The name of the post-init method for the model, if defined.

__pydantic_root_model__

Whether the model is a [RootModel][pydantic.root_model.RootModel].

__pydantic_serializer__

The pydantic-core SchemaSerializer used to dump instances of the model.

__pydantic_validator__

The pydantic-core SchemaValidator used to validate instances of the model.

__pydantic_fields__

A dictionary of field names and their corresponding [FieldInfo][pydantic.fields.FieldInfo] objects.

__pydantic_computed_fields__

A dictionary of computed field names and their corresponding [ComputedFieldInfo][pydantic.fields.ComputedFieldInfo] objects.

__pydantic_extra__

A dictionary containing extra values, if [extra][pydantic.config.ConfigDict.extra] is set to ‘allow’.

__pydantic_fields_set__

The names of fields explicitly set during instantiation.

__pydantic_private__

Values of private attributes set on the model instance.

task: vision_unlearning.benchmarks.I_care.configuration.type_task = 'people'
base_folder: str = 'assets'
remote_repository_name: str = 'LeonardoBenitez/VisionUnlearningEvaluationTestbeds'
save_outputs: bool = True
recompute_if_exists: bool = False
_get_data_path_remote() str[source]
_get_data_path_local() str[source]
compute() List[Dict[str, Any]][source]
vision_unlearning.benchmarks.I_care.metadata.choose_metric_column_interference_per_entity(unlearning_algorithm: vision_unlearning.benchmarks.I_care.configuration.type_unlearning_algorithm, interference_entity: vision_unlearning.benchmarks.I_care.configuration.type_me, metric_cols: List[str]) str[source]

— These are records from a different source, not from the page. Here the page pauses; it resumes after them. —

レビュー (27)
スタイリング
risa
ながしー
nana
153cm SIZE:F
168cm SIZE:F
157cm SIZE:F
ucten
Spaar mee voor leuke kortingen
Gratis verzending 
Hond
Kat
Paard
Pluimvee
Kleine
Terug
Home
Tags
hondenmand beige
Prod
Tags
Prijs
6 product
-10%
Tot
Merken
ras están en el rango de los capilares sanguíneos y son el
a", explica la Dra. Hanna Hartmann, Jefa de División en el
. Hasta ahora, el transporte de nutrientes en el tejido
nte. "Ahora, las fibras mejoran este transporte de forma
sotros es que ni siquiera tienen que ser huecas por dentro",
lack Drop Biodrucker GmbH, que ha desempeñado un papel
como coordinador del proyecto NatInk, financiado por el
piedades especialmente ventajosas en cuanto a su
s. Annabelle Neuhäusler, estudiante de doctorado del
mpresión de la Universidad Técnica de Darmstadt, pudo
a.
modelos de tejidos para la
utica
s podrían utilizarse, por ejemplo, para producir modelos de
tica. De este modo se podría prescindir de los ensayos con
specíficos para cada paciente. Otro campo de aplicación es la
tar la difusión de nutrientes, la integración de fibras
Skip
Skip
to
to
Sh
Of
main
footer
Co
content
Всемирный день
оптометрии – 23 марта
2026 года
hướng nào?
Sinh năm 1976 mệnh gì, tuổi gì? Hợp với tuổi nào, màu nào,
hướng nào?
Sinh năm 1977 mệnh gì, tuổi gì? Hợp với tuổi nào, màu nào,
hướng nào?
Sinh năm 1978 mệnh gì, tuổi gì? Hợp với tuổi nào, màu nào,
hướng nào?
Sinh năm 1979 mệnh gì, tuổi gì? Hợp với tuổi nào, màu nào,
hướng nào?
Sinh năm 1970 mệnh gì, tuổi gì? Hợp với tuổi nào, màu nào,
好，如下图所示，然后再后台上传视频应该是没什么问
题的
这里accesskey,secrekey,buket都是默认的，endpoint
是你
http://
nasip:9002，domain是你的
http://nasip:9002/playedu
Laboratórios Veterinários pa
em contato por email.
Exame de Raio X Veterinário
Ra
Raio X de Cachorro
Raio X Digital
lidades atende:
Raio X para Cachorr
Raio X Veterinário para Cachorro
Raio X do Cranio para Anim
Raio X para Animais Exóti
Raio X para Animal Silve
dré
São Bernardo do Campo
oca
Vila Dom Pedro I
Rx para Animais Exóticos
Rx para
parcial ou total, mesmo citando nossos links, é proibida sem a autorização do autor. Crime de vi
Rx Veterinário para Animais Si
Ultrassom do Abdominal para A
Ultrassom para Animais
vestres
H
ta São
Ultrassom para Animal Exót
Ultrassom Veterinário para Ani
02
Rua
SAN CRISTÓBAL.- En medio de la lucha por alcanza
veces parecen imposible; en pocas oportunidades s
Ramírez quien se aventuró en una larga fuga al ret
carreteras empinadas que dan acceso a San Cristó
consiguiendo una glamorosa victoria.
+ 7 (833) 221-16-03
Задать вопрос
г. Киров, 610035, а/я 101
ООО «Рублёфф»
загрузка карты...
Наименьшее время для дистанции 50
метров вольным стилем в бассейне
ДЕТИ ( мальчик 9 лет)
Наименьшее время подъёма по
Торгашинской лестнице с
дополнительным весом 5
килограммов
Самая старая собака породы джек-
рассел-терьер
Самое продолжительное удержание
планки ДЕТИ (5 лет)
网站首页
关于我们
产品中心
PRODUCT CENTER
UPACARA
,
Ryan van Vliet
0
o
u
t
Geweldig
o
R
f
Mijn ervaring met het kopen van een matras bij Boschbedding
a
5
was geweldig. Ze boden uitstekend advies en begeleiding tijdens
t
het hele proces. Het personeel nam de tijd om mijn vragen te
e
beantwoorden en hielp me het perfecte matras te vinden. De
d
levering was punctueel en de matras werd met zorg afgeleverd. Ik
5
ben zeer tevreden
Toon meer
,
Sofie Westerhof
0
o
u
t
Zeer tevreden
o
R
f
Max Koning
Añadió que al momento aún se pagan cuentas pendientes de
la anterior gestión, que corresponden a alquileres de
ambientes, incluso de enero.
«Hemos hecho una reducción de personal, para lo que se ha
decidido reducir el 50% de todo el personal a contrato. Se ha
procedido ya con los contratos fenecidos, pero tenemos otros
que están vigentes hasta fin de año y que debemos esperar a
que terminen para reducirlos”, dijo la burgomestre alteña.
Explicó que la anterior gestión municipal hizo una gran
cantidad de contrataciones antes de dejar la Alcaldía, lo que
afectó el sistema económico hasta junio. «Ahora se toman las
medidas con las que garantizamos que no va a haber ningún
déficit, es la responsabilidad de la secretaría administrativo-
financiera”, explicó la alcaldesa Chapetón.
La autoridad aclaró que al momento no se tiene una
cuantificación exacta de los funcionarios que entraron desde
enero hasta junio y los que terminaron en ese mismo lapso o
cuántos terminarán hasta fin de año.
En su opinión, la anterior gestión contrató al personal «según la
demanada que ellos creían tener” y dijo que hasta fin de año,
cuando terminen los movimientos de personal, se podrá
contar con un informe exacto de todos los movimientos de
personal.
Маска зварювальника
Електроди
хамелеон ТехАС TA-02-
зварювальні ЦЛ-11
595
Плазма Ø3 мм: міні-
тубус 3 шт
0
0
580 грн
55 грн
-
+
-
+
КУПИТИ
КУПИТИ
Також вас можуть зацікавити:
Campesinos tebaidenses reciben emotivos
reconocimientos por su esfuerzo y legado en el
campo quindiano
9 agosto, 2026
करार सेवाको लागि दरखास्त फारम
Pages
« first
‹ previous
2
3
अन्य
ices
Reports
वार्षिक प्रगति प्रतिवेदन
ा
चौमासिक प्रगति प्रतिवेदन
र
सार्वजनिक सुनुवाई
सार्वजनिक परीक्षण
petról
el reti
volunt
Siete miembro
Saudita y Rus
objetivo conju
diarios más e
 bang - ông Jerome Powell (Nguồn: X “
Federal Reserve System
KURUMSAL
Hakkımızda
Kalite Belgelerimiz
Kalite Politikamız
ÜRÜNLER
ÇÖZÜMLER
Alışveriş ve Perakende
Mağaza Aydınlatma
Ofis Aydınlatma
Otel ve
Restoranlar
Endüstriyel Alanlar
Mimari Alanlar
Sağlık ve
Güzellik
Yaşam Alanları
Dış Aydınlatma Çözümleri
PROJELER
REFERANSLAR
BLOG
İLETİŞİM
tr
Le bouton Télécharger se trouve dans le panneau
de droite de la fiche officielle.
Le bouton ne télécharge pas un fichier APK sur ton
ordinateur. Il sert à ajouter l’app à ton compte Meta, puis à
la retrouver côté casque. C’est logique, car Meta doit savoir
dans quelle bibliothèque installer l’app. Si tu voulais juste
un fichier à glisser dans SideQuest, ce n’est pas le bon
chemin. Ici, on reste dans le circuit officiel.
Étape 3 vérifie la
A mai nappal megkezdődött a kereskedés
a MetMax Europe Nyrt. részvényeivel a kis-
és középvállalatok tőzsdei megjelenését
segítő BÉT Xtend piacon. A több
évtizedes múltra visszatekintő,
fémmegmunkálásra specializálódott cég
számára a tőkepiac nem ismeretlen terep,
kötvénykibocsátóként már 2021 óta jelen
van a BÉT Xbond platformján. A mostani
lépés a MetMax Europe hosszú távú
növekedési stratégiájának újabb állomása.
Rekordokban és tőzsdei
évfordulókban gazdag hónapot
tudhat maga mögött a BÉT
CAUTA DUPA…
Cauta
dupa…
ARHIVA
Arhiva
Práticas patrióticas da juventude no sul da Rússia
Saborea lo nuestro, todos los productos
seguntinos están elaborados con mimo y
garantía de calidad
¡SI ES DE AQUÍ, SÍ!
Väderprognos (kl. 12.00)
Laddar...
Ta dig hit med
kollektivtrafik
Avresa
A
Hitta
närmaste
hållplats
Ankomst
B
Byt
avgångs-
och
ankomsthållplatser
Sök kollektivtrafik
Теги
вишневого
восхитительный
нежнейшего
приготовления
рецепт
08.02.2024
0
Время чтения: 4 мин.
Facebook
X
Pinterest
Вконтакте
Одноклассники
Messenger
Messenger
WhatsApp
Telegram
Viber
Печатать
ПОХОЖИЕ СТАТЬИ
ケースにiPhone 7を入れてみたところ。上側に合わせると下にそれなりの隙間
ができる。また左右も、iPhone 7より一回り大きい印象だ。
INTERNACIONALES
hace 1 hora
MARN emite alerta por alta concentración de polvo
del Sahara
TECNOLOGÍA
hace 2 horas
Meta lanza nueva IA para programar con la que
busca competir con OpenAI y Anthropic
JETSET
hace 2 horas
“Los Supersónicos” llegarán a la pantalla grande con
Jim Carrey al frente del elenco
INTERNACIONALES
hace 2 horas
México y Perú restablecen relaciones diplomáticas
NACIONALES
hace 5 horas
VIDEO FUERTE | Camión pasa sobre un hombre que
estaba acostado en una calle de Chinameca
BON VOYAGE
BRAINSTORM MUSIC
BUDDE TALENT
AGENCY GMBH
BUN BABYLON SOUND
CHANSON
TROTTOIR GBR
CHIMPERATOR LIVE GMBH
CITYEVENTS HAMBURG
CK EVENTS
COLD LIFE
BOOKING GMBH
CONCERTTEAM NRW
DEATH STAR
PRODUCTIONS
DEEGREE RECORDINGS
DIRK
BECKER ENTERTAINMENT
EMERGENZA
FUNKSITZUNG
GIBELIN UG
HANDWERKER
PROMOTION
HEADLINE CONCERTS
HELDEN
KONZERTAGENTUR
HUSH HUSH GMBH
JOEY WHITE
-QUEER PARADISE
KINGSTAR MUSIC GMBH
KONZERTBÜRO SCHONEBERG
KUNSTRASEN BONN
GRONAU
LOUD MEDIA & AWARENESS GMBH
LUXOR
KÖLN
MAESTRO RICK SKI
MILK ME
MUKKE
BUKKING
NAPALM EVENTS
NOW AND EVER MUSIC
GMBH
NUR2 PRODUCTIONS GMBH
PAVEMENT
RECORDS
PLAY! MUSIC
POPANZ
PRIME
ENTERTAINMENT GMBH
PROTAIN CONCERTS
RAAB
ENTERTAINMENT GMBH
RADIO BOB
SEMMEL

The columns of the interference per entity file are not named in a way that is easy to generate given unlearning_algorithm and interference_entity, so we need to search for the right one. We assume there is only one match, and we assert it. If there are no matches or more than one match, we raise an error.

The names look like this:

‘metric_distil_400_emitter_minus_receiver_worst_interfered_ssim (↓)’,

‘metric_distil_400_emitter_minus_receiver_number_of_interfered_worse_than_target_brisque_diff (↓)’, ‘metric_distil_400_emitter_minus_receiver_number_of_interfered_worse_than_target_clip_diff (↓)’, ‘metric_distil_400_emitter_minus_receiver_number_of_interfered_worse_than_target_rmse (↓)’, ‘metric_distil_400_emitter_minus_receiver_number_of_interfered_worse_than_target_ssim (↓)’, ‘metric_distil_400_emitter_minus_receiver_number_of_interfered_worse_than_zero_clip_diff (↓)’, ‘metric_distil_400_emitter_minus_receiver_average_brisque_diff (↓)’, ‘metric_distil_400_emitter_minus_receiver_average_clip_diff (↑)’, ‘metric_uce_000_emitter_minus_receiver_average_rmse (↓)’, ‘metric_munba_100_emitter_minus_receiver_average_ssim (↑)’,

TODO: these names are defined in 4. Compute interference per entity.ipynb. There should be a central way of defining them.